In line with the Confucianist revival during the Ming dynasty, the sacred harvest ceremony was combined with the Emperor’s worship of his ancestors. This embellishment was also, in effect, self-interested. For according to the Confucian pattern of social organisation, just as the Emperor respected his ancestors, so a younger brother should respect an elder brother, a wife her husband, a son his father, and a nation’s subjects their ruler. Incorporating ancestor worship within the most solemn ceremony of the Imperial ritual calendar, indirectly reinforced the social philosophy that perpetuated the Emperor’s power.
The design of the Temple of Heaven complex, true to its sacred purpose, reflects the mystical cosmological laws believed to be central to the workings of the universe. Hence, complex numerological permutations operate within its design. For example, because the number nine was considered to be the most powerful digit, you will see that the slabs that form the Circular Altar have been lain in multiples of nine. Similarly within the Hall of Prayer for Good Harvest, the interior twenty-eight columns are divided into four central pillars to represent the seasons, twelve inner columns to represent the months and twelve outer columns to represent the two hour tranches that make up a day. There are many such examples of this intense numerology at play.
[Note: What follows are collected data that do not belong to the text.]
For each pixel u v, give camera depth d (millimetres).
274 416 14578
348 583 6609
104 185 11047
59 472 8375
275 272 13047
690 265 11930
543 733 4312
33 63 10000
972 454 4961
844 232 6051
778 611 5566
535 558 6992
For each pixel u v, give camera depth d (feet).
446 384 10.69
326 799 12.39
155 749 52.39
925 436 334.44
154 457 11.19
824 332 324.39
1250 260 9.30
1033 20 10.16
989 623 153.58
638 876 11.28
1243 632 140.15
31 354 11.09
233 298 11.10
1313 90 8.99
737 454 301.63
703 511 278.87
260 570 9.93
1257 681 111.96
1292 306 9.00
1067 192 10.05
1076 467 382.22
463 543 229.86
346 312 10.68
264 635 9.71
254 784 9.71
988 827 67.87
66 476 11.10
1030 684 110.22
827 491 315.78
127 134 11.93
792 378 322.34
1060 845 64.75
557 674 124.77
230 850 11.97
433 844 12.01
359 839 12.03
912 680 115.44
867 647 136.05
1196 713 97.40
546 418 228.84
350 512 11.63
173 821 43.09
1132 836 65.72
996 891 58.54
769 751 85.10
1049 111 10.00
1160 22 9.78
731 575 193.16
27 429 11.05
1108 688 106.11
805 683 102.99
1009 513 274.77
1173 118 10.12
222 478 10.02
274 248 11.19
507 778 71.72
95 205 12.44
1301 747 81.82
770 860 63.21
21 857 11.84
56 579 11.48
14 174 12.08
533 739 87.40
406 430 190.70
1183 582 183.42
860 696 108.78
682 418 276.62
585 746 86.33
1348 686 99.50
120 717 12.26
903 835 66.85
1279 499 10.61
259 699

Whereas in Imperial times commoners were not allowed to enter the enormous park, now for a minimal fee Chinese citizens can enjoy it all day long. Were you to visit at dawn you’d be surprised by the number of people there performing their morning exercises. Next to an older person practising the slow and flowing movements of Tai Qi there might be a younger one performing vigorous karate-like punches and kicks. One group might be learning the ancient martial art of sword-fighting, while another might be practising a traditional dance. Should you have the energy and the inclination, it is well worth waking up early one morning and visiting this park to watch such events take place.
On a parting note – amongst Sir Isaac Newton’s lesser known achievements in the seventeenth century was the design of a nail-less bridge at Queens College, Cambridge. I wonder how he’d have felt to have known that the Chinese had already built the Hall of Prayer for Good Harvest on the same principle two hundred years earlier.